* **Zu erledigende Aufgaben**
**A)** Nenne alle Personen, die im Textauszug über den künftigen FDP-Chef Christian Dürr namentlich vorkommen.
**B)** Schreibe den Textauszug über den künftigen FDP-Chef Christian Dürr nach seinem letzten Satz weiter.

* **Ausgewählter Textauszug**
Künftiger FDP-Chef Christian Dürr: Symptom der Krise
Mit Christian Dürr wird ein Techniker der Macht FDP-Parteichef. Berufliche Erfahrungen außerhalb der Politik hat er keine.

E s ist also Christian Dürr, der sich am Projekt „Wiederauferstehung der FDP“ versuchen soll. Der Bald-nicht-mehr-Fraktionsvorsitzende bewirbt sich auf dem nächsten Parteitag als Vorsitzender; die Wahl dürfte mangels Alternativen nur eine Formsache sein. Der 47-jährige Niedersachse ist ein solider Techniker der Macht, der dank Markus Lanz zudem eine beeindruckende Liste an Talkshowauftritten vorzuweisen hat. Nicht nur dort, sondern auch im Bundestag hat er sich von der eher angriffslustigen Seite gezeigt.
Mit prägnanten oder tiefschürfenden Zukunftsentwürfen darüber, was Liberalismus heutzutage heißt (soll es mehr sein als radikaler Marktliberalismus à la Christian Lindner mit ein paar Bürgerrechten?), ist Dürr bislang allerdings nicht aufgefallen. Ebenso wenig mit ein paar offenen Worten darüber, was in der FDP zuletzt eigentlich schiefgelaufen ist.
Aber das sollte ein FDP-Vorsitzender in der außerparlamentarischen Opposition leisten können. Dazu gehört auch die Klärung der Frage, ob man jetzt, nachdem das Schuldenbremsen-Dogma mit Zweidrittelmehrheit im alten Bundestag fallen dürfte, an ebendiesem Dogma festhalten soll. Aus parteistrategischer Sicht gibt es gute Gründe für beide Wege.

* **Datensatz**
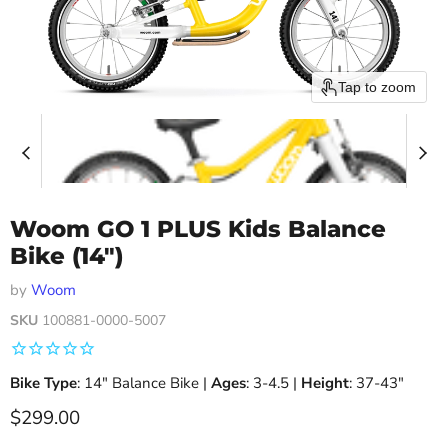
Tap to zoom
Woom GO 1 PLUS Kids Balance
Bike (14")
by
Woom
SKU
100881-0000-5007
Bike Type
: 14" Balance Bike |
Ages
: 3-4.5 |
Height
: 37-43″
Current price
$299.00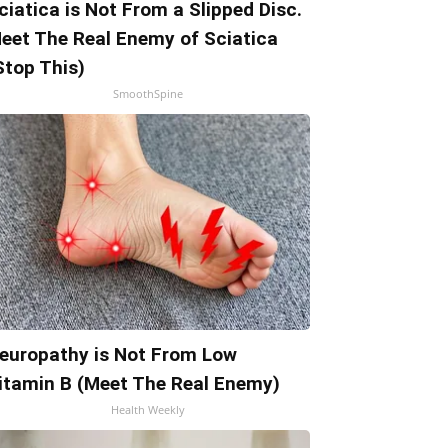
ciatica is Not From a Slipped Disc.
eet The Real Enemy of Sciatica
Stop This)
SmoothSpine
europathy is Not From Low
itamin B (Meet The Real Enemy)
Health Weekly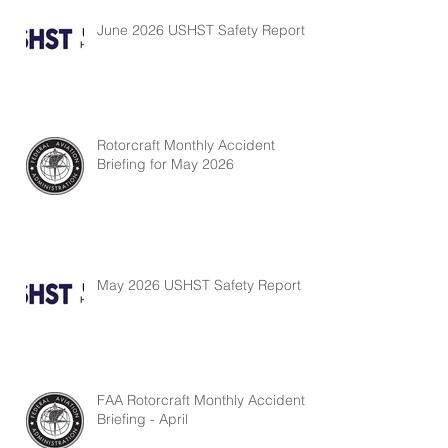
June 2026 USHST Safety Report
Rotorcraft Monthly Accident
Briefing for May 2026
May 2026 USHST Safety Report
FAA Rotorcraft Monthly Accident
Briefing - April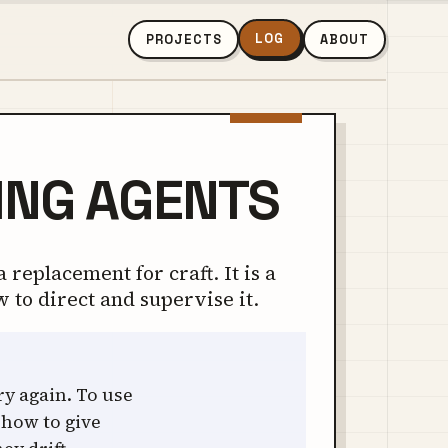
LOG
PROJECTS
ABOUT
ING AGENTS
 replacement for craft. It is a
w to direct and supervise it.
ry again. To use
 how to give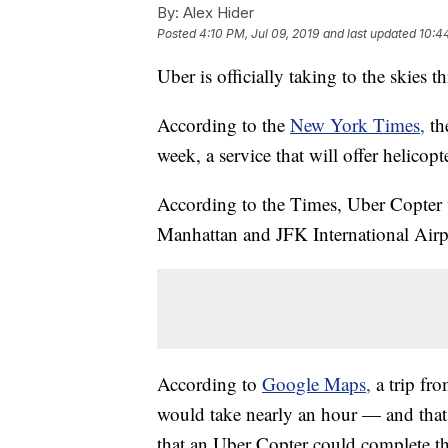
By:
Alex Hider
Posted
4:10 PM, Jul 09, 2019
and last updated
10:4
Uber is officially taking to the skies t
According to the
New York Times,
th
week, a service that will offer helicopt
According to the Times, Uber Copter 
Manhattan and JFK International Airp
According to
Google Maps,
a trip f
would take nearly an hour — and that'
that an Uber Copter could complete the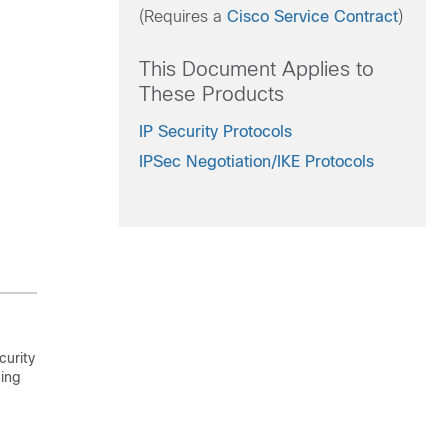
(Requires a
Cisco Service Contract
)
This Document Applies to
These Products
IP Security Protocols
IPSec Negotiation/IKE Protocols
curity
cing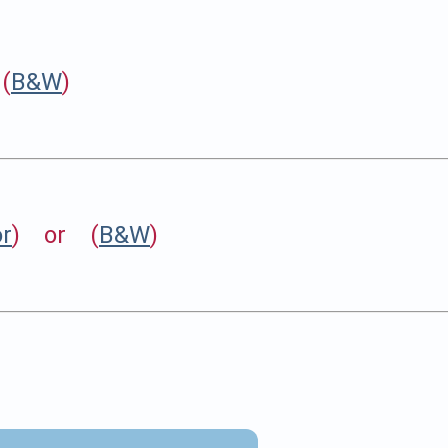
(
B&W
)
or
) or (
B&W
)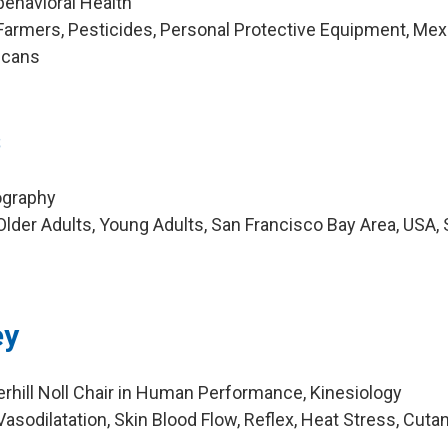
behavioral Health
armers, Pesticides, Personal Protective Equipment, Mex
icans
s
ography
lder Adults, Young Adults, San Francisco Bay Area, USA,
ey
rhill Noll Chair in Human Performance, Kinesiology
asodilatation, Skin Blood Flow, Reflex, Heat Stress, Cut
---
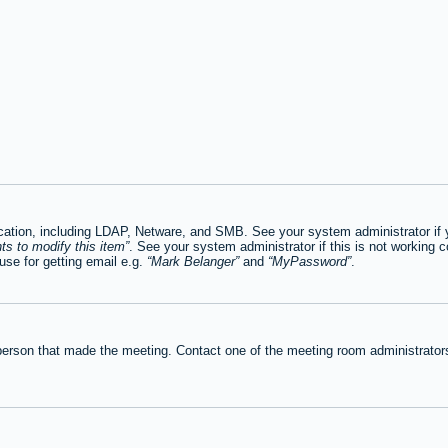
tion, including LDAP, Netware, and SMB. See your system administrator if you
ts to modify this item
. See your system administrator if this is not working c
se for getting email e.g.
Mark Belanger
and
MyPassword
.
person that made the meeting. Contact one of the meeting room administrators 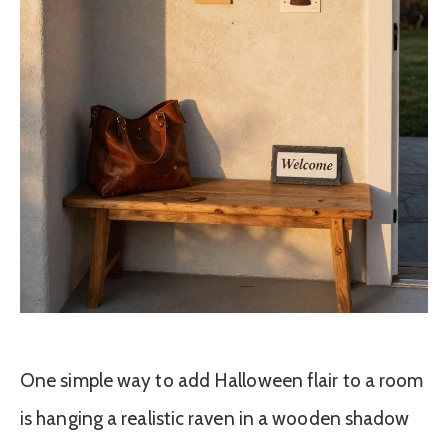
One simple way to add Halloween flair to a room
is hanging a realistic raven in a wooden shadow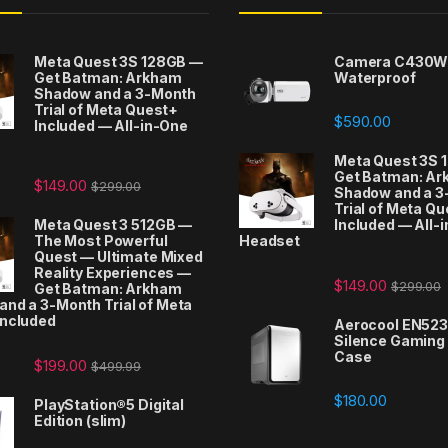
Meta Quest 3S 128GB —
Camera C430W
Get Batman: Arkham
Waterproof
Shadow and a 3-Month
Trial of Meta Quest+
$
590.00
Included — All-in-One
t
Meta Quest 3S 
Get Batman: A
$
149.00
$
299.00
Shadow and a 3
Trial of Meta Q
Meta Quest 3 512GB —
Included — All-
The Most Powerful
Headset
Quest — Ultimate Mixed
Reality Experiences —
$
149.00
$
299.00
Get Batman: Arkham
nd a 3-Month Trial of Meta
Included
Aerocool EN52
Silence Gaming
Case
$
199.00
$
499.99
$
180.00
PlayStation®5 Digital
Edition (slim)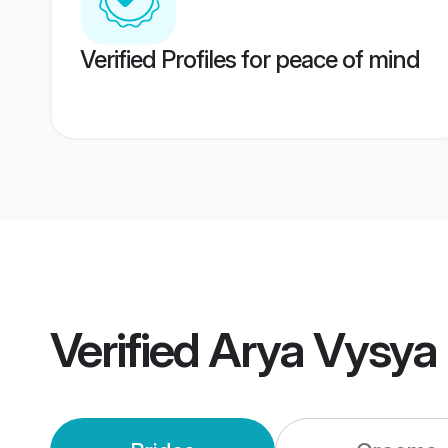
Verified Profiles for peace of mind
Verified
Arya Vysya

* **Erwartete Antworten**
**A)** Christian Dürr, Markus Lanz, Christian Lindner

**B)**
Dass nun der programmatisch gesehen eher unauffällige Christian Dürr in einer Partei, für die Wettbewerb den Rang einer heiligen Schrift hat, ohne jeden Wettbewerb Chef wird, ist nebenbei bemerkt ein Symptom einer tiefen Krise der Liberalen. Die FDP ist nach Jahren der Lindner’schen One-Man-Show eine personell ausgelaugte Partei. Den Job will sich offenbar kein anderer, keine andere in der Partei antun.
Christian Dürr lebt seit über 20 Jahren hauptberuflich von der Politik, seitdem er 2003 in den niedersächsischen Landtag einzog. Er hat in seinem Leben – absehen von einem Praktikum während seines Studiums – nie in einem anderem Beruf gearbeitet. Das ist eine hübsche ironische Volte für den neuen Vorsitzenden einer Partei, die die freien Berufe und das freie Unternehmertum feiert. Ob diese eigenen biografischen Widersprüche die recht aalglatte neoliberale Ideologie der Partei brechen helfen?